Exercise instructions: Could you retype all of the entries below word for word?

[Dataset entries]

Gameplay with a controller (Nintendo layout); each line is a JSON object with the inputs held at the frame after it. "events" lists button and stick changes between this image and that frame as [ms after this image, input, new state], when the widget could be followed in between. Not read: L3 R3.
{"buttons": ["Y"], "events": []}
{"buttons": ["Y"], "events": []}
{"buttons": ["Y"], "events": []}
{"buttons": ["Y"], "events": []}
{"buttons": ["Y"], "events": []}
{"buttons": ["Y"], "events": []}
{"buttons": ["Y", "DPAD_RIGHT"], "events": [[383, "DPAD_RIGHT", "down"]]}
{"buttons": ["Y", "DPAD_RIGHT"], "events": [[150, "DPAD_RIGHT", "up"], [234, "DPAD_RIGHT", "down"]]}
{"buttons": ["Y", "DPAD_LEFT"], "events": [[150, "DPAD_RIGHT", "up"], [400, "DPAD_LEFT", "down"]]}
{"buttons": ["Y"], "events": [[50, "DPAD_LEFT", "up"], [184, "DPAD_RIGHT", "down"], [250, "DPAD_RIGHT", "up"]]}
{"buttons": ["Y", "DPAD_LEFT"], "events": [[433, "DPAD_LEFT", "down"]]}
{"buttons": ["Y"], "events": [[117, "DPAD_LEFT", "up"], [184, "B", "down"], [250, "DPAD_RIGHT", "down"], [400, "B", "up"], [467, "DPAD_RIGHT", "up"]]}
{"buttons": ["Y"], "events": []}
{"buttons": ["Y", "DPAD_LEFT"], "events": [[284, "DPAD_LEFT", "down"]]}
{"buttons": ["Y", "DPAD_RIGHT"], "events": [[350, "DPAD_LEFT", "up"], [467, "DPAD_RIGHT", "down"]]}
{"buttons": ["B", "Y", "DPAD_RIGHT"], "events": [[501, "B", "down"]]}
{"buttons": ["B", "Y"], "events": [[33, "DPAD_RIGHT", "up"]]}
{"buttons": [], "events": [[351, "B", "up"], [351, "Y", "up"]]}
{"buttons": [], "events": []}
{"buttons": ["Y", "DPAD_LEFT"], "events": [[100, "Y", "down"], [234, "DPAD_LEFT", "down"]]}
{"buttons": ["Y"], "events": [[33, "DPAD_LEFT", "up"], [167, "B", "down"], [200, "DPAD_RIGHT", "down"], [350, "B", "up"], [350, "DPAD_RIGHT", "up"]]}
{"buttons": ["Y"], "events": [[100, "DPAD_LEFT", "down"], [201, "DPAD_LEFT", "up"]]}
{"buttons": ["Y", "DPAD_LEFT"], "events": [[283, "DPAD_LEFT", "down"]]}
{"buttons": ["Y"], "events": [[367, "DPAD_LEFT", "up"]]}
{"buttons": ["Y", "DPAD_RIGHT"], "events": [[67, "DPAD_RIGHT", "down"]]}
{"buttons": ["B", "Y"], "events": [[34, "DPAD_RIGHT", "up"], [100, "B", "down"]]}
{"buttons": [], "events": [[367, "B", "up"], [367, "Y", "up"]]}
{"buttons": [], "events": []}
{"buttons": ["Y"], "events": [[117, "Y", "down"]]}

Solution:
Gameplay with a controller (Nintendo layout); each line is a JSON object with the inputs held at the frame after it. "events" lists button and stick changes between this image and that frame as [ms after this image, input, new state], when the widget could be followed in between. Not read: L3 R3.
{"buttons": ["Y"], "events": []}
{"buttons": ["Y"], "events": []}
{"buttons": ["Y"], "events": []}
{"buttons": ["Y"], "events": []}
{"buttons": ["Y"], "events": []}
{"buttons": ["Y"], "events": []}
{"buttons": ["Y", "DPAD_RIGHT"], "events": [[383, "DPAD_RIGHT", "down"]]}
{"buttons": ["Y", "DPAD_RIGHT"], "events": [[150, "DPAD_RIGHT", "up"], [234, "DPAD_RIGHT", "down"]]}
{"buttons": ["Y", "DPAD_LEFT"], "events": [[150, "DPAD_RIGHT", "up"], [400, "DPAD_LEFT", "down"]]}
{"buttons": ["Y"], "events": [[50, "DPAD_LEFT", "up"], [184, "DPAD_RIGHT", "down"], [250, "DPAD_RIGHT", "up"]]}
{"buttons": ["Y", "DPAD_LEFT"], "events": [[433, "DPAD_LEFT", "down"]]}
{"buttons": ["Y"], "events": [[117, "DPAD_LEFT", "up"], [184, "B", "down"], [250, "DPAD_RIGHT", "down"], [400, "B", "up"], [467, "DPAD_RIGHT", "up"]]}
{"buttons": ["Y"], "events": []}
{"buttons": ["Y", "DPAD_LEFT"], "events": [[284, "DPAD_LEFT", "down"]]}
{"buttons": ["Y", "DPAD_RIGHT"], "events": [[350, "DPAD_LEFT", "up"], [467, "DPAD_RIGHT", "down"]]}
{"buttons": ["B", "Y", "DPAD_RIGHT"], "events": [[501, "B", "down"]]}
{"buttons": ["B", "Y"], "events": [[33, "DPAD_RIGHT", "up"]]}
{"buttons": [], "events": [[351, "B", "up"], [351, "Y", "up"]]}
{"buttons": [], "events": []}
{"buttons": ["Y", "DPAD_LEFT"], "events": [[100, "Y", "down"], [234, "DPAD_LEFT", "down"]]}
{"buttons": ["Y"], "events": [[33, "DPAD_LEFT", "up"], [167, "B", "down"], [200, "DPAD_RIGHT", "down"], [350, "B", "up"], [350, "DPAD_RIGHT", "up"]]}
{"buttons": ["Y"], "events": [[100, "DPAD_LEFT", "down"], [201, "DPAD_LEFT", "up"]]}
{"buttons": ["Y", "DPAD_LEFT"], "events": [[283, "DPAD_LEFT", "down"]]}
{"buttons": ["Y"], "events": [[367, "DPAD_LEFT", "up"]]}
{"buttons": ["Y", "DPAD_RIGHT"], "events": [[67, "DPAD_RIGHT", "down"]]}
{"buttons": ["B", "Y"], "events": [[34, "DPAD_RIGHT", "up"], [100, "B", "down"]]}
{"buttons": [], "events": [[367, "B", "up"], [367, "Y", "up"]]}
{"buttons": [], "events": []}
{"buttons": ["Y"], "events": [[117, "Y", "down"]]}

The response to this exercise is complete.